Could you extract everything in the Hacker News comment below, from "To insinuate some" down to "doesn't explain anything.", word for word?

Source text
○ ○ ○ ○
Hacker News new | ask | show | jobs
by IfOnlyYouKnew 2008 days ago
Nothing is "banned".

AZ accidentally ran their first trial with only half the intended dose. For some reason, this turned out to work better than the intended regimen (90 % vs 60 % in the other trial).

When they noticed the mistake, they pretended it had been their intention all along.

That's one troubling error, one surprising result that doesn't fit expectations and could, therefore, indicate other, potentially dangerous, problems in thinking or execution, and one deliberate lie.

Personally, I'd tend to agree with you and would probably take their vaccine if offered.

But that's something entirely different than allowing it to be given to millions of people. Getting this wrong would lead to a total breakdown of trust in institutions, and, in due course, a few democracies as well.

To insinuate some conspiracy given these circumstances is evidence for the mechanism of that breakdown, as well as irresponsible and, frankly, amateur populism.

2 comments

And it turns out the cohort who received the half dose was on average younger than the total study population, this explaining the apparent improvement in efficacy
As far as I can tell, the virus is more prevalent among younger people. Since infection, not death, was the primary endpoint, and also because medicine hasn't used that sort of wishful reasoning for about a hundred years, the age difference doesn't explain anything.
○ ○ ○ ○
Provided records
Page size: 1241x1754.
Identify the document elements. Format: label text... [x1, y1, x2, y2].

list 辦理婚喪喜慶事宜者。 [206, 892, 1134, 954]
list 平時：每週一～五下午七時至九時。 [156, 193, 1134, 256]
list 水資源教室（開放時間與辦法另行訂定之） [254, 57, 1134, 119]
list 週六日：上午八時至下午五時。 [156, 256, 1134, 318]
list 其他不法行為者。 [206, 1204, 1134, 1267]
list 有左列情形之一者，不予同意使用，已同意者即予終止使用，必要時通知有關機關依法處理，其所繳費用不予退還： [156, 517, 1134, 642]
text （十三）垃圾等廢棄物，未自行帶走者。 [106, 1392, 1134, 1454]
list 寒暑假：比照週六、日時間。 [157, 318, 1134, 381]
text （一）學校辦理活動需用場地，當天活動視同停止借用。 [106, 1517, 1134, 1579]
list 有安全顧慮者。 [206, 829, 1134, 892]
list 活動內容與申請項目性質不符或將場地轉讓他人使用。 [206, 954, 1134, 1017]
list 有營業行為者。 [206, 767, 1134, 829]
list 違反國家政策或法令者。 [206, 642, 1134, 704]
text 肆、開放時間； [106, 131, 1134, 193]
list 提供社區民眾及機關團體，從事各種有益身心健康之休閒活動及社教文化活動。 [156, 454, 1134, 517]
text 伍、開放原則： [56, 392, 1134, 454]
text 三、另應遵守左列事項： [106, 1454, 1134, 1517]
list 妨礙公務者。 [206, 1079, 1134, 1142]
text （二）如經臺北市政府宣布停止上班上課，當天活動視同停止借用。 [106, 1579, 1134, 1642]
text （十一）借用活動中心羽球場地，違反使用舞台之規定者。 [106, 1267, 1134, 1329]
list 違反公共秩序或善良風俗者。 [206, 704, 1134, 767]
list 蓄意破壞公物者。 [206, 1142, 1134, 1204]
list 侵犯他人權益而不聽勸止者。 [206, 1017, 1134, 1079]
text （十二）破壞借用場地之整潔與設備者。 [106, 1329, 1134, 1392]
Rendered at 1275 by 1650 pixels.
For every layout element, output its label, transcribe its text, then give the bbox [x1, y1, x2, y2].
○ ○ ○ ○
Task output
To insinuate some conspiracy given these circumstances is evidence for the mechanism of that breakdown, as well as irresponsible and, frankly, amateur populism.

2 comments

And it turns out the cohort who received the half dose was on average younger than the total study population, this explaining the apparent improvement in efficacy
As far as I can tell, the virus is more prevalent among younger people. Since infection, not death, was the primary endpoint, and also because medicine hasn't used that sort of wishful reasoning for about a hundred years, the age difference doesn't explain anything.